Yabancılık unsurunun kanun maddesi ile tanımlanmasından sonra Tahkim yerinin Türkiye Cumhuriyeti olması durumunda; yabancılık unsuru bulunuyorsa ilgili tahkim milletlerarası tahkim niteliği kazanacaktır. Ve dolayısı ile yabancılık unsurunun bulunmaması halinde de milli tahkim niteliği kazanacaktır.

Milletlerarası Tahkime 4686 sayılı MTK, Milli tahkime ise 6100 sayılı HMK veyahut tahkimin ruhu gereği tarafların iradesi ile 4686 sayılı MTK hükümleri uygulanacaktır.

Tahkim İtirazı:

Taraflar arasında yer alan sözleşmede belirlenen uyuşmazlıkta tahkim yargılamasına başvurulacağı belirlenmesine rağmen diğer tarafın konuya ilişkin devlet mahkemelerinde dava açması durumunda tahkim itirazında bulunulabilir. İlgili itiraz 6100 sayılı HMK madde 116’da ilk itirazlar arasında belirtilmiştir.

Tahkim itirazının mahkemece kabulü durumunda ise dava usulden reddedilir.

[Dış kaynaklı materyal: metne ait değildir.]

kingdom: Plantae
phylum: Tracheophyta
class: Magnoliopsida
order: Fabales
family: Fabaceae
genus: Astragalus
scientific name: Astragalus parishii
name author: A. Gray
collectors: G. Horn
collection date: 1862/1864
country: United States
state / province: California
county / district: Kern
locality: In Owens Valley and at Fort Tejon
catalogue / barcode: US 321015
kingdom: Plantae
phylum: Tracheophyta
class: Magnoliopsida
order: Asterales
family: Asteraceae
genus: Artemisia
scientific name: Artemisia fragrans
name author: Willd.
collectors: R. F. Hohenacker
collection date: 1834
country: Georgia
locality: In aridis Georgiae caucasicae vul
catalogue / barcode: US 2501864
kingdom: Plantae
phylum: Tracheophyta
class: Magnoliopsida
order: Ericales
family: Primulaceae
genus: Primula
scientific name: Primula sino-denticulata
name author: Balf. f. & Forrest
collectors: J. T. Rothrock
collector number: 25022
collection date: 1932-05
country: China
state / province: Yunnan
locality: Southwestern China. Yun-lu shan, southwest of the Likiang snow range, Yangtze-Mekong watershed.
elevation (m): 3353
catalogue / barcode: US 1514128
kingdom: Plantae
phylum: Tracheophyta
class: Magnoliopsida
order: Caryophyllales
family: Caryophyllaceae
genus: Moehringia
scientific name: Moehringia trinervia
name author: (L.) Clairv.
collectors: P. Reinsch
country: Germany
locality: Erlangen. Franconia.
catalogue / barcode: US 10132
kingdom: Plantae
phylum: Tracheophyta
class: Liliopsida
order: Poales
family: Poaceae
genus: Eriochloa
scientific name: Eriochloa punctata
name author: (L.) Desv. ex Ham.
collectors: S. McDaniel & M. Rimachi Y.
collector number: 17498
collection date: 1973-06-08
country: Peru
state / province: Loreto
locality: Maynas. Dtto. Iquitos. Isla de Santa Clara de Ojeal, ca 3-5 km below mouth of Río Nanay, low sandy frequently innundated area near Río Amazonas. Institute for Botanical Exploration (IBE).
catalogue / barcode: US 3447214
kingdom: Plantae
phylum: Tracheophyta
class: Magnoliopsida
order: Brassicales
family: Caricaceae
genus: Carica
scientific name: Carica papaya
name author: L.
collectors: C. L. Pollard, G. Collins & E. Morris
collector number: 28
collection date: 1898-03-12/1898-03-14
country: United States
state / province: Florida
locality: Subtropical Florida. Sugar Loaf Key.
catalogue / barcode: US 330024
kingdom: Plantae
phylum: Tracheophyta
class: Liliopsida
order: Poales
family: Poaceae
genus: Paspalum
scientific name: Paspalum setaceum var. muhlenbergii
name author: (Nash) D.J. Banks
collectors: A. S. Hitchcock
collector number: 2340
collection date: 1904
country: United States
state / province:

Tahkim Yargılamasının Özellikleri:

  • Tahkim yargılaması kanunlarla çizilen çerçeve içerisinde tamamı ile taraf iradelerine dayanmaktadır.
  • Devlet mahkemelerinde yer alan yargılama süresinden çok daha kısa sürede taraflar arası uyuşmazlık çözüme kavuşmaktadır.
  • Devlet yargılamasına nazaran daha az masraflıdır.
  • Taraflar ister tek hakemin ister hakem heyetinin görevlendirilmesini talep edebilir.
  • Tarafların belirlemiş oldukları yer, şekil, süre ve mahiyette bir yargılamanın tesis edilmesini sağlamaktadır.
  • Taraflarca verilecek dilekçelerin hangi süre içerisinde verileceği hususu da yine taraflarca belirlenir.
  • Taraflar anlaşmalarında yer alan veya hakem/hakem heyeti tarafından belirlenen süre içerisinde dava ve cevap dilekçelerini verirler. Keza taraflar replik ve düplik dilekçelerinin verilmesi yönünde irade gösterirlerse ilgili dilekçeler de karşılıklı olarak verilecektir.
  • Devlet yargılamasının aksine yeminle veya yeminli tanık ayrımı yoktur.
  • Devlet yargılamasında mahkemece bilirkişi ataması yapılırken tahkimde hakem/hakem heyetinin uzmanlık alanına konularda taraflarca konusunda uzman bilirkişilerden rapor alınarak hakem/hakem heyetine sunulur.
  • Tamamı ile gizli bir şekilde yürütülen tahkim süreci ile tarafların sırları korunmaktadır.
  • Devlet yargılamasında yer alan tanık, bilirkişi gibi deliller tahkim yargılamasında da yer alabilir. (ISTAC Tahkim Kuralları)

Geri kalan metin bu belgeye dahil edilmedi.